▶ [Problem to solve] For every record, give an exact copy that has no pictures in it.

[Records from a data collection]
# # # # # # #
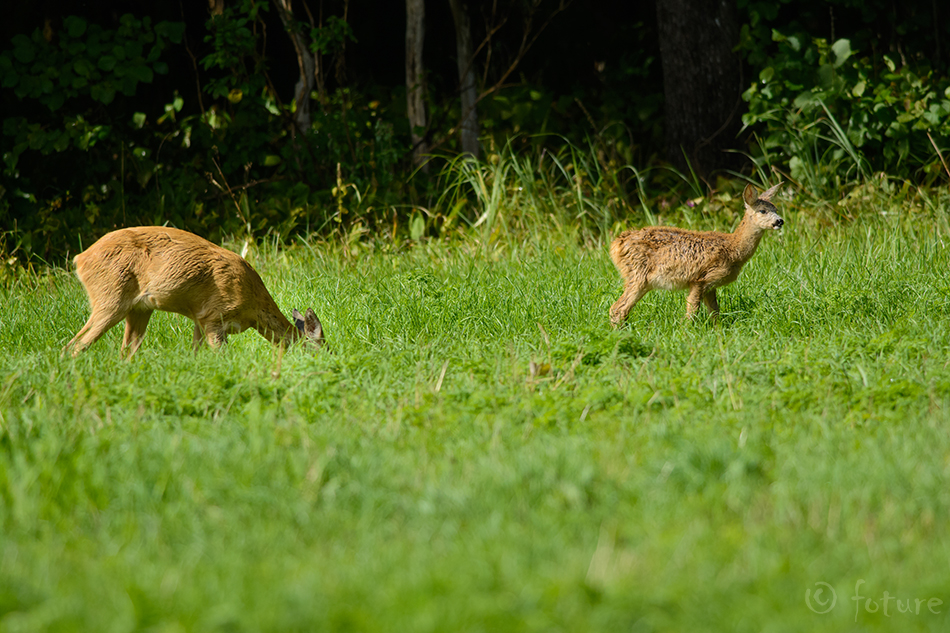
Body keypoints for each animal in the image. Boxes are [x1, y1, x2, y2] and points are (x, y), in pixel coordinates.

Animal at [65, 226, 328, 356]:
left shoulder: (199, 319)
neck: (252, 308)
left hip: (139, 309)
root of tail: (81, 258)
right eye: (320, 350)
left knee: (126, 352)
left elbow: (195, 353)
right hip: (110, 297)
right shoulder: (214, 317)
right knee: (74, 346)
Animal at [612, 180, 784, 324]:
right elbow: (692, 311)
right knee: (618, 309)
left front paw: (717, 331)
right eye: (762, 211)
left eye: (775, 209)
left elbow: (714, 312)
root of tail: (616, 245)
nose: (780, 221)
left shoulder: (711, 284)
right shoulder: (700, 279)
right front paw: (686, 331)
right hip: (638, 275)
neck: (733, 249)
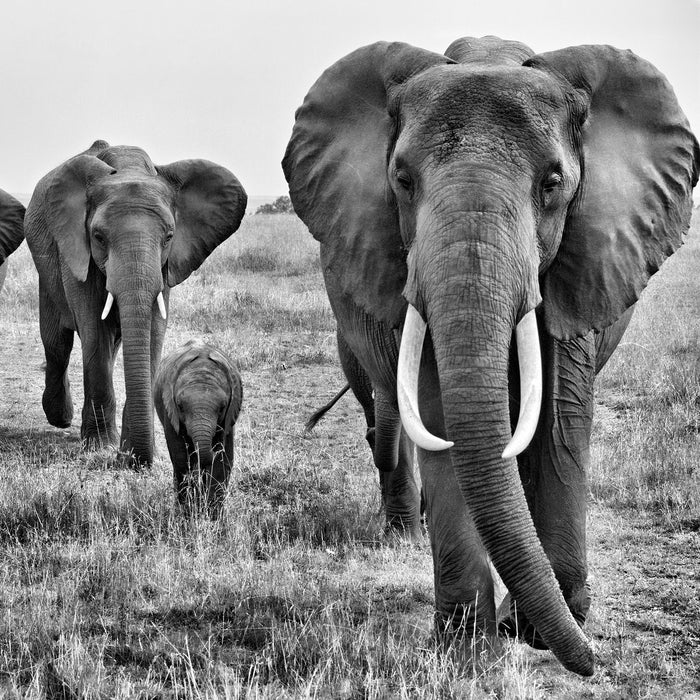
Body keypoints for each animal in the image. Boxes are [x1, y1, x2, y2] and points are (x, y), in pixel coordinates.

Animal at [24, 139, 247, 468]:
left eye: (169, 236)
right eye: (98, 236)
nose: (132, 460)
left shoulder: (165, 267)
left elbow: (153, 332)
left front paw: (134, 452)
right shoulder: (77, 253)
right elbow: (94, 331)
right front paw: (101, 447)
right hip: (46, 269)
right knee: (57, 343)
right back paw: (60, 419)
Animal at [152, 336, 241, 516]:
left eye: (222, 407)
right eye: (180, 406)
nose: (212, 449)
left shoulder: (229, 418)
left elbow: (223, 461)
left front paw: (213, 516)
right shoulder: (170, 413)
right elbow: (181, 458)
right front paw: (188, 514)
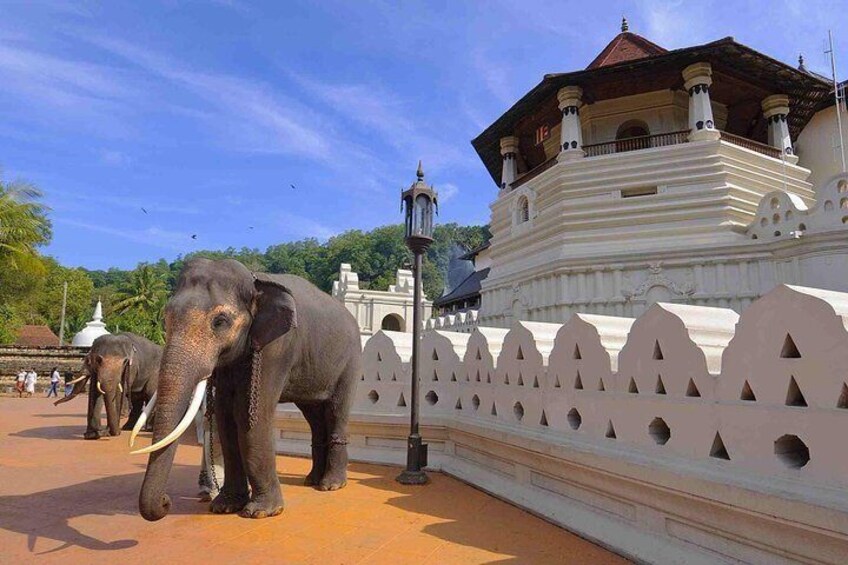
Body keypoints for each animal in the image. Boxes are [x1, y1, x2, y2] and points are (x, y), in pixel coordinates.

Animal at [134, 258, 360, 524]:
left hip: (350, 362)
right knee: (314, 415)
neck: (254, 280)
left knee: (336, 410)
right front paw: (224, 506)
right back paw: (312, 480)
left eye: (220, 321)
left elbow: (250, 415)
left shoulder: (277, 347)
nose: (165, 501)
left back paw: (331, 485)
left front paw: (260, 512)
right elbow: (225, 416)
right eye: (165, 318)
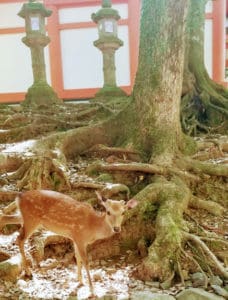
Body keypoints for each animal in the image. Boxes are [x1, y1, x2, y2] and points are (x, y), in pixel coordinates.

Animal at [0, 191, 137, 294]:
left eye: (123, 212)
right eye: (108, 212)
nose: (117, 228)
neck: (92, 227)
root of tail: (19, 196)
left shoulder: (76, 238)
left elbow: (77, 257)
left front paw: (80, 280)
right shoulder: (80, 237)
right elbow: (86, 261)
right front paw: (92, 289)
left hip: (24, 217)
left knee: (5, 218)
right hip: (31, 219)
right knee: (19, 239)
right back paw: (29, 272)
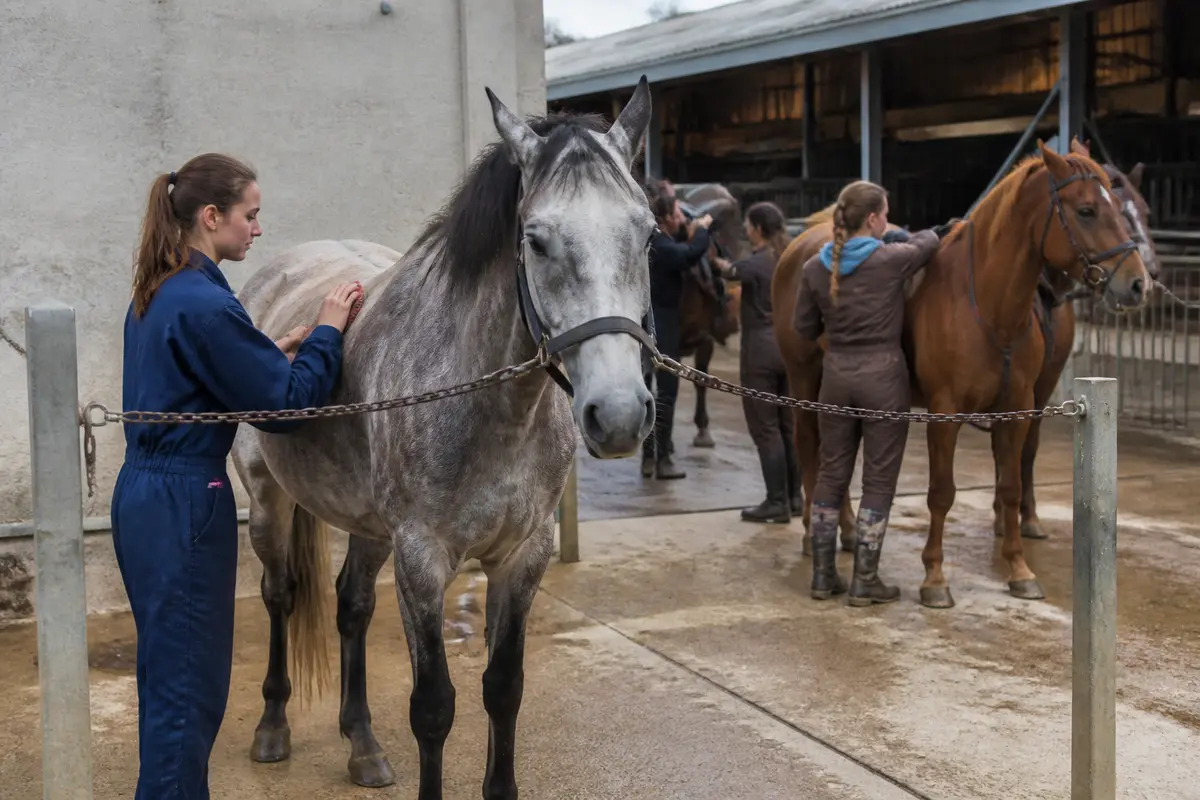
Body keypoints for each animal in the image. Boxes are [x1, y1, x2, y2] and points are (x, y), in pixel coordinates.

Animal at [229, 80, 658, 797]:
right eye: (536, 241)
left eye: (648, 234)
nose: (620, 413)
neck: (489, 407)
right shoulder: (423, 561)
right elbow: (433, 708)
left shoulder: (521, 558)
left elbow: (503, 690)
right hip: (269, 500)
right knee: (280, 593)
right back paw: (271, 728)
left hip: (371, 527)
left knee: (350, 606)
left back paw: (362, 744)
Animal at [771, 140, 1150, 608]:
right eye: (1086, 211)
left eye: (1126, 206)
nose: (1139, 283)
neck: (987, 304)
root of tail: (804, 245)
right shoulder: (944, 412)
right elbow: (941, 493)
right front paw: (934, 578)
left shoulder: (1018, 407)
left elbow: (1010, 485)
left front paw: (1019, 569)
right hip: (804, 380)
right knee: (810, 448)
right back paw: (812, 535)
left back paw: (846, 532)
# # # # # # #
▶ [Finished exercise]
Body keypoints for each animal in the image. Boxes are [x1, y1, x2, y2] and points are (x, y), in pixel coordinates.

Animal at [65, 226, 328, 356]:
left shoulder: (199, 319)
neck: (252, 308)
left hip: (139, 309)
root of tail: (81, 258)
right eye: (320, 350)
left knee: (126, 352)
left elbow: (195, 353)
right hip: (110, 297)
right shoulder: (214, 317)
right knee: (74, 346)
Animal at [612, 180, 784, 324]:
right elbow: (692, 311)
right knee: (618, 309)
left front paw: (717, 331)
right eye: (762, 211)
left eye: (775, 209)
left elbow: (714, 312)
root of tail: (616, 245)
nose: (780, 221)
left shoulder: (711, 284)
right shoulder: (700, 279)
right front paw: (686, 331)
right hip: (638, 275)
neck: (733, 249)
Body keypoints for each animal in the image. Boxes are [x1, y1, x2, y2] and points are (x, y), in pixel coordinates.

Animal at [24, 139, 247, 468]:
left eye: (169, 236)
right eye: (98, 236)
nose: (132, 460)
left shoulder: (165, 267)
left elbow: (153, 332)
left front paw: (134, 452)
right shoulder: (77, 253)
right elbow: (94, 331)
right front paw: (101, 447)
right hip: (46, 269)
right knee: (57, 343)
right back paw: (60, 419)
Animal at [152, 336, 241, 516]:
left eye: (222, 407)
right eye: (180, 406)
nose: (212, 449)
left shoulder: (229, 418)
left elbow: (223, 461)
left front paw: (213, 516)
right shoulder: (170, 413)
right elbow: (181, 458)
right front paw: (188, 514)
Body keypoints for each animal in the image. Boxes are [x1, y1, x2, y2] and points are (x, y), in pixel coordinates.

Animal at [134, 258, 360, 524]:
left hip: (350, 362)
right knee: (314, 415)
neck: (254, 280)
left knee: (336, 410)
right front paw: (224, 506)
right back paw: (312, 480)
left eye: (220, 321)
left elbow: (250, 415)
left shoulder: (277, 347)
nose: (165, 501)
left back paw: (331, 485)
left front paw: (260, 512)
right elbow: (225, 416)
right eye: (165, 318)
Body keypoints for each animal in the image. Boxes are [x1, y1, x2, y2] and points are (x, y), in pixel coordinates.

Animal at [0, 191, 137, 294]:
left eye: (123, 212)
right eye: (108, 212)
nose: (117, 228)
neck: (92, 227)
root of tail: (19, 196)
left shoulder: (76, 238)
left elbow: (77, 257)
left front paw: (80, 280)
right shoulder: (80, 237)
right elbow: (86, 261)
right front paw: (92, 289)
left hip: (24, 217)
left knee: (5, 218)
right hip: (31, 219)
right knee: (19, 239)
right back paw: (29, 272)
Body keypoints for each animal in the image. Boxes are [x1, y1, x2, y2] and points are (x, y), in pixel coordinates.

Animal at [229, 80, 658, 797]:
right eye: (536, 241)
left eye: (648, 234)
nose: (620, 413)
neck: (489, 407)
right shoulder: (423, 561)
right elbow: (433, 708)
left shoulder: (521, 558)
left elbow: (503, 690)
right hip: (269, 500)
right knee: (280, 593)
right back paw: (271, 728)
left hip: (371, 527)
left knee: (350, 606)
left back paw: (362, 744)
Animal at [771, 140, 1150, 608]:
right eye: (1086, 211)
left eye: (1126, 206)
nose: (1139, 283)
neck: (987, 304)
root of tail: (804, 245)
right shoulder: (944, 412)
right elbow: (941, 493)
right front paw: (934, 578)
left shoulder: (1018, 407)
left elbow: (1010, 485)
left front paw: (1019, 569)
right hip: (804, 380)
right knee: (810, 448)
right back paw: (812, 535)
left back paw: (846, 532)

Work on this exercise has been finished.